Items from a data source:
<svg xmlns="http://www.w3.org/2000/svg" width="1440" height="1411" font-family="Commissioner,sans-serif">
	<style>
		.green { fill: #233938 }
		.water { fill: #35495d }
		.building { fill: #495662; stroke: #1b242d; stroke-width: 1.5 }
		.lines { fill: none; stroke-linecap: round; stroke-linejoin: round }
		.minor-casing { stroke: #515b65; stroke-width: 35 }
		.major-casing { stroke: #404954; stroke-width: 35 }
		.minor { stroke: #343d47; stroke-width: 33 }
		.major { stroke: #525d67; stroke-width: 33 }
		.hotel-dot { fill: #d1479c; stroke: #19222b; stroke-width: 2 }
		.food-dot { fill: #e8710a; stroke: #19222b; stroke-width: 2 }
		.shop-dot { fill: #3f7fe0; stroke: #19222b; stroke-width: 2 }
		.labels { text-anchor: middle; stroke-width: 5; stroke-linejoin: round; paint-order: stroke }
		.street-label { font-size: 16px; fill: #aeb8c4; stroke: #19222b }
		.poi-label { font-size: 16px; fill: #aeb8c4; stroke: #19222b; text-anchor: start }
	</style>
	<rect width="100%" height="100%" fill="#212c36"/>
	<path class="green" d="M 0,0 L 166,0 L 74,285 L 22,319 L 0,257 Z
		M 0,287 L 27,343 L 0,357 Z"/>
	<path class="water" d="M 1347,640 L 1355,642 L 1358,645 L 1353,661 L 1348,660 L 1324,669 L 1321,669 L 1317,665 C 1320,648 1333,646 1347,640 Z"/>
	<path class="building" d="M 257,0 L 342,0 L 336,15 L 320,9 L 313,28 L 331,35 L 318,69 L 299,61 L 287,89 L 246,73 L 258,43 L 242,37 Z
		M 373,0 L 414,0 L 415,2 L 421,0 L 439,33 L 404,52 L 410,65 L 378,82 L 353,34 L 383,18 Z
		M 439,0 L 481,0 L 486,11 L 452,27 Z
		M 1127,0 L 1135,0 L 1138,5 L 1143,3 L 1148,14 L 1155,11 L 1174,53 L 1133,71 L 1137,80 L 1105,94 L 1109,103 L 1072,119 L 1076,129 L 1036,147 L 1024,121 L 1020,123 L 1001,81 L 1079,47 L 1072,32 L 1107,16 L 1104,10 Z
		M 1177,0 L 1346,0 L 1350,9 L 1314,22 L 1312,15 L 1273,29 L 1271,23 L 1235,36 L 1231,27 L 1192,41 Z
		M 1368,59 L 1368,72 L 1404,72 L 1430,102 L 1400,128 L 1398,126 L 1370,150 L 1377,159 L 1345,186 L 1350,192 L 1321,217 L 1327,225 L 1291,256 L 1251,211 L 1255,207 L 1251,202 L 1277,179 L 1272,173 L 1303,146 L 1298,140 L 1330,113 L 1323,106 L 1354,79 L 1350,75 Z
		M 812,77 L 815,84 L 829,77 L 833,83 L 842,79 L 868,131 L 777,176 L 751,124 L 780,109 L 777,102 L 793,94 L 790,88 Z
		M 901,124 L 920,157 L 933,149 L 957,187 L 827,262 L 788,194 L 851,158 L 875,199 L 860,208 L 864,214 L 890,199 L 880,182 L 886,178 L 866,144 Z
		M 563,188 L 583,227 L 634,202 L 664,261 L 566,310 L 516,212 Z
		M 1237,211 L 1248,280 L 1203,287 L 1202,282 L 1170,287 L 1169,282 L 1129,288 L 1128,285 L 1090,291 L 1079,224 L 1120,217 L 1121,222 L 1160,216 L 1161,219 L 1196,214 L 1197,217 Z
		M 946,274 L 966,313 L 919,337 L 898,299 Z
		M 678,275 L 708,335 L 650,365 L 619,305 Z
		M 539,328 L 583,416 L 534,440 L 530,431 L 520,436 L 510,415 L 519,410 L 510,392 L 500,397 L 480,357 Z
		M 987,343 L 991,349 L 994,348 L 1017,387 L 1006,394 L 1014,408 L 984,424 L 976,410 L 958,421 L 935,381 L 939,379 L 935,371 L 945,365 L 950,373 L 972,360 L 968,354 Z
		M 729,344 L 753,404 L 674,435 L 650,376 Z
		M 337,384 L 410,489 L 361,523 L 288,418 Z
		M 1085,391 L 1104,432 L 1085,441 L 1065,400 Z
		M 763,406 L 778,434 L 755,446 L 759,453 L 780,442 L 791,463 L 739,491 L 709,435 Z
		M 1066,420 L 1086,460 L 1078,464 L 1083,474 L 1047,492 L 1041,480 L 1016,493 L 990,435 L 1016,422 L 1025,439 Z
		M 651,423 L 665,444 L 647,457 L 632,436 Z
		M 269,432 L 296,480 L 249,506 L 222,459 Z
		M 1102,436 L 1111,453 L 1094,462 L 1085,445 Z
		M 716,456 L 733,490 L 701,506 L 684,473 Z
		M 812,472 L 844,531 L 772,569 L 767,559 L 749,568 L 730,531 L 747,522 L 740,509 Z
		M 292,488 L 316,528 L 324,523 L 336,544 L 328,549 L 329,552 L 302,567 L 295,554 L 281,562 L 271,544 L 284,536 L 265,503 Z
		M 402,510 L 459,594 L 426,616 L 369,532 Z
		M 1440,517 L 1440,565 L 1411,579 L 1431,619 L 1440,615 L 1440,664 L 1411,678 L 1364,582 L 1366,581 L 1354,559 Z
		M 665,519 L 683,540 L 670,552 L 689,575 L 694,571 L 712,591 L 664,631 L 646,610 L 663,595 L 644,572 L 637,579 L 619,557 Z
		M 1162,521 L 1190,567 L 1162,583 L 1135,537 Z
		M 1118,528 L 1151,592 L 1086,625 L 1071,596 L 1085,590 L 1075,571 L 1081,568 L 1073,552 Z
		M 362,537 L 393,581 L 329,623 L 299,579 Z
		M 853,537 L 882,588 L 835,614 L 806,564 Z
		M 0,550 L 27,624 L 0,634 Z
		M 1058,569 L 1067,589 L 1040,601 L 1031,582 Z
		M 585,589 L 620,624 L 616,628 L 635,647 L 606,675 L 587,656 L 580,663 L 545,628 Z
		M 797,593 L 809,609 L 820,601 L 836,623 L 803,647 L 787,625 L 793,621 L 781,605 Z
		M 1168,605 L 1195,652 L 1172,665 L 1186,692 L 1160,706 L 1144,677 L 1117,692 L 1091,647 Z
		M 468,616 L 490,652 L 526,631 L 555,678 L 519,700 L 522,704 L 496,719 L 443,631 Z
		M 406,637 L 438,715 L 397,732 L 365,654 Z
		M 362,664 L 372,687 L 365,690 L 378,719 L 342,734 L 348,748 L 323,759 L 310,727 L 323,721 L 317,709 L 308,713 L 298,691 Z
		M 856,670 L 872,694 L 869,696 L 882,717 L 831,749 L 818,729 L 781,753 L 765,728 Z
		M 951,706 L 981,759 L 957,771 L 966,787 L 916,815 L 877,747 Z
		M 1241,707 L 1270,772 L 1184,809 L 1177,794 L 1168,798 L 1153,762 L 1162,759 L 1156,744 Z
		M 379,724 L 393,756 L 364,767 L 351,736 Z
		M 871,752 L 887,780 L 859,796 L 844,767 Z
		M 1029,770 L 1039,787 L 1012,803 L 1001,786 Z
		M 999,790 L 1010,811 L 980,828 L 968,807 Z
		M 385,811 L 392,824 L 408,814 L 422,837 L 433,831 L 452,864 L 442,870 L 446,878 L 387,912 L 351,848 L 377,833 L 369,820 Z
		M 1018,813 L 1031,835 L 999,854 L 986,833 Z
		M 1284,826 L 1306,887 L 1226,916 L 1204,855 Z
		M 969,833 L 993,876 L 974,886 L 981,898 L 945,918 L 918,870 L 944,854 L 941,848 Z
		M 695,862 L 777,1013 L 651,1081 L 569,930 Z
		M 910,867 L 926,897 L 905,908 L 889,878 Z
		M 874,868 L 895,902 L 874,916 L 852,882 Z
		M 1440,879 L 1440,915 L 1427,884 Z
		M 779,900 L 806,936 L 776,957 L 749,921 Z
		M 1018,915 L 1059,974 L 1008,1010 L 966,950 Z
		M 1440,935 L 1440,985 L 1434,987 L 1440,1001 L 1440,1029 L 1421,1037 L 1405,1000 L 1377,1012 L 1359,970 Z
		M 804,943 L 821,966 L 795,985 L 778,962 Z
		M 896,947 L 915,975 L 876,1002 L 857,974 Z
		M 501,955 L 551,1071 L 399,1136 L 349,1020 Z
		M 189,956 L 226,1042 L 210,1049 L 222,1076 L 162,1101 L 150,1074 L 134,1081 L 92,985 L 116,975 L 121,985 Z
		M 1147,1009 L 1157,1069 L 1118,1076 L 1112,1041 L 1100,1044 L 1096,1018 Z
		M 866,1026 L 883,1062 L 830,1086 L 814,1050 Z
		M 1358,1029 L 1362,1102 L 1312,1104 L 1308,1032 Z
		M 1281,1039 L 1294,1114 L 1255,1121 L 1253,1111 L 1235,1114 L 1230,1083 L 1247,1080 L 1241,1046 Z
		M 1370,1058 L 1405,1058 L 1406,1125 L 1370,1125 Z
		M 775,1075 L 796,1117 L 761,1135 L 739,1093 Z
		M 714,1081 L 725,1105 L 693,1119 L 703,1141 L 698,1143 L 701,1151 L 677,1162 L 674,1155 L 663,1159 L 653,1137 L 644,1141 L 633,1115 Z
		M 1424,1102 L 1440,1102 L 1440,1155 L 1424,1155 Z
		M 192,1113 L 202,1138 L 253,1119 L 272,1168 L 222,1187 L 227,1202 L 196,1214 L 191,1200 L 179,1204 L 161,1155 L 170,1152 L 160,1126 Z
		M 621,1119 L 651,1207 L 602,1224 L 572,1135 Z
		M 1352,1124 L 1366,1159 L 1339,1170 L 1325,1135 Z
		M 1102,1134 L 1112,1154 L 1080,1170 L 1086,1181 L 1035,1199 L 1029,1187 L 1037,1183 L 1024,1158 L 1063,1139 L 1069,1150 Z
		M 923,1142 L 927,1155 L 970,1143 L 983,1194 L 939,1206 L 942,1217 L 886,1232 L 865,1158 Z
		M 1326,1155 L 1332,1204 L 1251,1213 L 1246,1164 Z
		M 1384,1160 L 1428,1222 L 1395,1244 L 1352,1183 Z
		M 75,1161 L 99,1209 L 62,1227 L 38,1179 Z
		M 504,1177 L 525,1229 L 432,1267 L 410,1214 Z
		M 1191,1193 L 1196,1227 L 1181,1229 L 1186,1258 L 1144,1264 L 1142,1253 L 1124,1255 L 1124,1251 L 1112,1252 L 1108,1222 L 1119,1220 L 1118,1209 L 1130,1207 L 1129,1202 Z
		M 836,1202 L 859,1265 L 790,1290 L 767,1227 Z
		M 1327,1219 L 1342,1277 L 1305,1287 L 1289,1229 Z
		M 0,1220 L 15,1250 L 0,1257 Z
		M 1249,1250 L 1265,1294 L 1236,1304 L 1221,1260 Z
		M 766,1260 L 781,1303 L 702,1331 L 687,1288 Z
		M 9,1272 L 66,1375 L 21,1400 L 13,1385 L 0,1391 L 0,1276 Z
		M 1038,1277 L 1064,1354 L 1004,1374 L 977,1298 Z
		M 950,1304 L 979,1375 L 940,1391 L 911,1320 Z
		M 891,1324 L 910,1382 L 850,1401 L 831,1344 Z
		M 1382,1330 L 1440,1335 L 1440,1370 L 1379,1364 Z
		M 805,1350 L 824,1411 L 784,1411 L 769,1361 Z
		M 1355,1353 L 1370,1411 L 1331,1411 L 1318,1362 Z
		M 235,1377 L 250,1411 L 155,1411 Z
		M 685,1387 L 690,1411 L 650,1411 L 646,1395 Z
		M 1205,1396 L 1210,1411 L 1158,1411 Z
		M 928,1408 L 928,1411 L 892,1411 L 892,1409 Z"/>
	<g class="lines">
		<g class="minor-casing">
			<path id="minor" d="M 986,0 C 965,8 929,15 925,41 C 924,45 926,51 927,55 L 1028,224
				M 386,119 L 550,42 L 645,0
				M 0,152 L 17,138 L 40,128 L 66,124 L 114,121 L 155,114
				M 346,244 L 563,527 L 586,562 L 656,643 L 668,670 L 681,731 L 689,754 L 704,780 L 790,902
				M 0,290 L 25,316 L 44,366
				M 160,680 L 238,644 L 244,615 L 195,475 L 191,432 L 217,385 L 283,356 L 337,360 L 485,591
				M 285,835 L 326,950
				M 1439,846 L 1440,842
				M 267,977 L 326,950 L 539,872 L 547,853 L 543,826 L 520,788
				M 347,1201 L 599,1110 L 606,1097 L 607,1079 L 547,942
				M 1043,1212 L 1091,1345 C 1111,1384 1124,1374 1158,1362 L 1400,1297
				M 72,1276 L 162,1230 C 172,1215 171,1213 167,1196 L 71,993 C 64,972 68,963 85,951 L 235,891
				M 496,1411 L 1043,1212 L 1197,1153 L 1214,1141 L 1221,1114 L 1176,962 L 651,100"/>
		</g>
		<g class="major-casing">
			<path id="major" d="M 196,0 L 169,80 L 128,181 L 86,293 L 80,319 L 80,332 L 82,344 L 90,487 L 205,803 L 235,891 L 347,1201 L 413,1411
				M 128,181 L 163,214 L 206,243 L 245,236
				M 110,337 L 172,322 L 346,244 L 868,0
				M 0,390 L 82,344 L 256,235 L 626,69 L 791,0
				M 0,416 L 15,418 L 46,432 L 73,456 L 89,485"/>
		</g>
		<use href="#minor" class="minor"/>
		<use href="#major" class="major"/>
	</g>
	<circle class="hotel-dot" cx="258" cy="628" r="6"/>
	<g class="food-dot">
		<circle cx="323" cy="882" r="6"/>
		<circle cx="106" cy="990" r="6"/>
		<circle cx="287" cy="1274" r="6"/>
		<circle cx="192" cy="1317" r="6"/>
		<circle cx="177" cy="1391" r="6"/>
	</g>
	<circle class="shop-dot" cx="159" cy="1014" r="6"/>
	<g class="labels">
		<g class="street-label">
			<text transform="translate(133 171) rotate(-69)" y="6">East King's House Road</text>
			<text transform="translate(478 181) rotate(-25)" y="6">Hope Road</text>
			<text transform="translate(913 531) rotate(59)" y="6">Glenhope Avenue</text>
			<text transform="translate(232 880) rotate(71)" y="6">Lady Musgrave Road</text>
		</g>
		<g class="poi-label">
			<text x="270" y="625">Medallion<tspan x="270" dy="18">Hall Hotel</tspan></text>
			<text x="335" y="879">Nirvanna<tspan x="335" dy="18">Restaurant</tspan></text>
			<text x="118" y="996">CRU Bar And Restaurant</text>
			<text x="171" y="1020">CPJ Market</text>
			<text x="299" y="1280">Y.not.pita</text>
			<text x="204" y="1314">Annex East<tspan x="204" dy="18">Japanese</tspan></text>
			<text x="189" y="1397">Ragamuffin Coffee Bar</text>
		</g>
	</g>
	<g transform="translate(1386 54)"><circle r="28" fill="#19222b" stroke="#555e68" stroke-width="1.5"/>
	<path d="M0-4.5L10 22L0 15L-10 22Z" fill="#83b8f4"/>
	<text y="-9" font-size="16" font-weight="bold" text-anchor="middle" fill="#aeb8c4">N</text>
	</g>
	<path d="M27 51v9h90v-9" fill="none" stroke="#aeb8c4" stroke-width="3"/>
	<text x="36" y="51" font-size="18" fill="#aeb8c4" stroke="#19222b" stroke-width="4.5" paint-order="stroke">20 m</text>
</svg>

TASK:
Scan the lines above for "#d1479c; stroke: #19222b;" and for "M 373,0 L 414,0". Repeat exactly the line holding each of them and every line in between.

RESULT OF THE EXERCISE:
		.hotel-dot { fill: #d1479c; stroke: #19222b; stroke-width: 2 }
		.food-dot { fill: #e8710a; stroke: #19222b; stroke-width: 2 }
		.shop-dot { fill: #3f7fe0; stroke: #19222b; stroke-width: 2 }
		.labels { text-anchor: middle; stroke-width: 5; stroke-linejoin: round; paint-order: stroke }
		.street-label { font-size: 16px; fill: #aeb8c4; stroke: #19222b }
		.poi-label { font-size: 16px; fill: #aeb8c4; stroke: #19222b; text-anchor: start }
	</style>
	<rect width="100%" height="100%" fill="#212c36"/>
	<path class="green" d="M 0,0 L 166,0 L 74,285 L 22,319 L 0,257 Z
		M 0,287 L 27,343 L 0,357 Z"/>
	<path class="water" d="M 1347,640 L 1355,642 L 1358,645 L 1353,661 L 1348,660 L 1324,669 L 1321,669 L 1317,665 C 1320,648 1333,646 1347,640 Z"/>
	<path class="building" d="M 257,0 L 342,0 L 336,15 L 320,9 L 313,28 L 331,35 L 318,69 L 299,61 L 287,89 L 246,73 L 258,43 L 242,37 Z
		M 373,0 L 414,0 L 415,2 L 421,0 L 439,33 L 404,52 L 410,65 L 378,82 L 353,34 L 383,18 Z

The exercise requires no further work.